Decommissioning the Magnox way
In a year dominated by discussions over whether or not to go ahead with nuclear programmes, the UK has at least shown that decommissioning plants is not a problem.
If international peer reviews could be likened to school reports then the decommissioning company Magnox was entitled to be a proud parent last February.
That month the International Atomic Energy Agency (IAEA) said the Magnox reactor dismantling company “demonstrated a well-coordinated corporate-wide approach to decommissioning projects” and that “the overall view of the review team is positive.”
In addition, the IAEA review, conducted by experts from Canada, Germany, France, Spain, Switzerland and the USA, “noted significant progress” compared to a similar exercise carried out in 2008.
Magnox, which is contracted to dismantle plants on behalf of the UK Nuclear Decommissioning Authority (NDA) and is owned by Salt Lake City, US-based EnergySolutions, one of the world’s largest low-level waste processors, has clearly been busy.
In fact, says Magnox communications adviser Dan Gould: “It’s difficult to describe all of it briefly. We have got 10 sites. One is still generating, one has just finished generating, and the other eight are in various stages of decommissioning.”
Of the latter, he adds, the stages involved range from “just finishing defueling” and “accelerating towards a state of care of maintenance.”

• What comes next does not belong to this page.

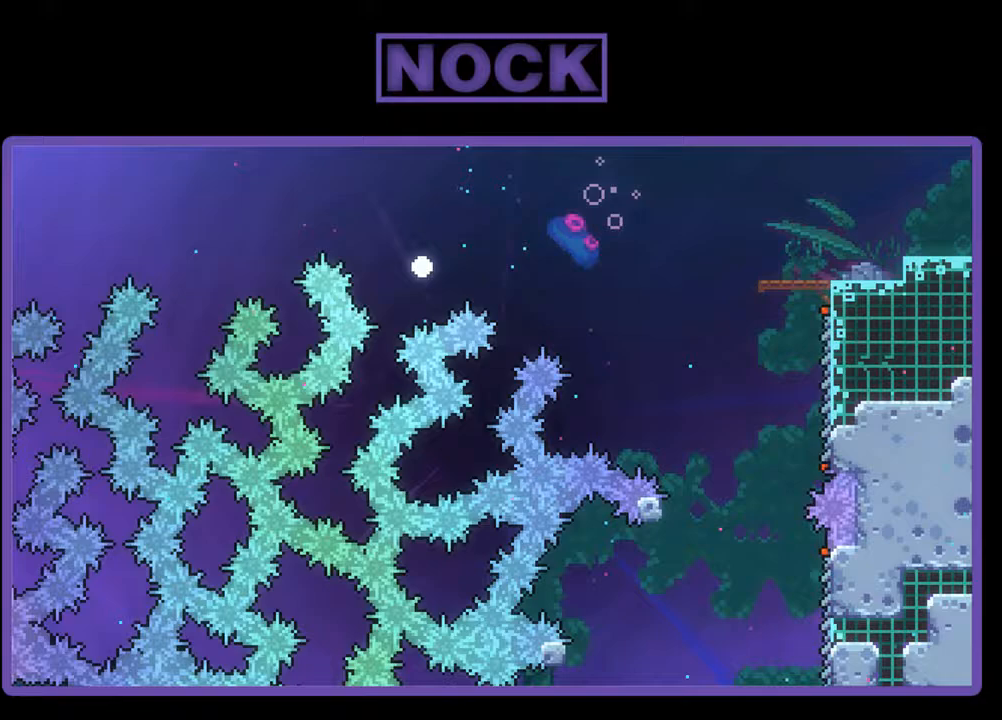
Gameplay with a controller (PlayStation layout); each line is a JSON object with the inputs held at the frame after it. "events" lists button and stick changes between this image and that frame as [ms after this image, input, new state], when the widget could be followed in between. Not read: left_stick right_stick.
{"buttons": [], "events": []}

The company is actually tasked with handling the end-of-life arrangements for all the UK’s Magnox reactors bar one, Calder Hall, which is being decommissioned at the Sellafield reprocessing plant (where lead communicator Ali McKibbin says it is “business as usual”).
Handily for Gould, though, the Magnox website has a video which neatly summarises most of his company’s key achievements over the last year.
These include carrying out work worth £700m and creating £1.3bn of savings within the decommissioning programme, as well as shaving 34 years off its duration.
The company shut down the sole operational reactor at Oldbury and demolished the turbine hall at Bradwell in a project that took 100,000 man-hours and saw the removal of more than 100 tons of asbestos along with the recycling of 6,000-plus tons of metal.
At Berkeley, on the bank of the River Severn in Gloucestershire, England, Magnox has signed an £8m contract with the UK’s Low Level Waste Repository and the Swedish decommissioning firm Studsvik to recycle five redundant boilers, weighing 300 tons each.
And at Dungeness, Magnox scored a UK nuclear industry first in October when it emptied a final batch of fuel element debris (FED) from a dissolution plant that has processed 107 tons of FED since the 1990s, reducing its total volume by around 98 per cent.
Magnox also managed to wring a potential additional £300m in generating revenue from its sole operational plant, Wylfa, in Wales, by transferring the limited fuel supplies from the plant’s second reactor into its Reactor 1 unit.
The operation, which involved the biggest-ever statutory outage of a Magnox site, costing £4m, will allow Wylfa to continue generating electricity up until 2014.
In Magnox’s remaining sites, meanwhile, the company has been busy implementing novel ideas such as a Magnox Optimised Decommissioning Programme, which creates savings through new technical advances and changes to working arrangements.
Care and maintenance
One of the key initiatives within the programme is to bring two sites, Bradwell and Trawsfynydd, into early care and maintenance.
In the meantime, Dungeness A and Chapelcross, which both have notably low volumes of intermediate-level waste, are being fast-tracked into an interim care and maintenance state to release funding for higher-hazard reduction projects elsewhere.
Another innovation has been the introduction of a framework contract for de-planting, demolition and asbestos removal across all sites.
Worth £304 million, the contract covers suppliers such as Keltbray/Doosan Babcock, Celadon, Erith, Squibb/LVI Group, Nuvia, EDS and Kitsons, and is designed to streamline commercial arrangements with contractors while reducing tendering costs.
All this has happened at the same time as Magnox has gone through a management restructuring exercise.
In 2008 the company had been split into two “because the sites in Magnox South, as was, were all in a similar state and it looked as if we could get good value for bidding all these sites together,” says Gould.
The split was reversed last year, however, to help the company reduce costs and improve best-practice sharing. Such a process may have had the potential to distract Magnox from its many decommissioning duties, but the IAEA clearly concludes this was not the case.
“There was a large before and after difference,” says John Rowat of the IAEA’s Division of Radiation, Transport and Waste Safety, who worked on the latest Magnox peer review. “Quite a bit of this might have been due to the maturing role the NDA was taking as well.
“Our initial review was in the early stages of decommissioning, when there was some floundering about as well as financial uncertainty. The government in the UK has done a great job in whipping that into shape. There are a lot worse situations elsewhere in the world.”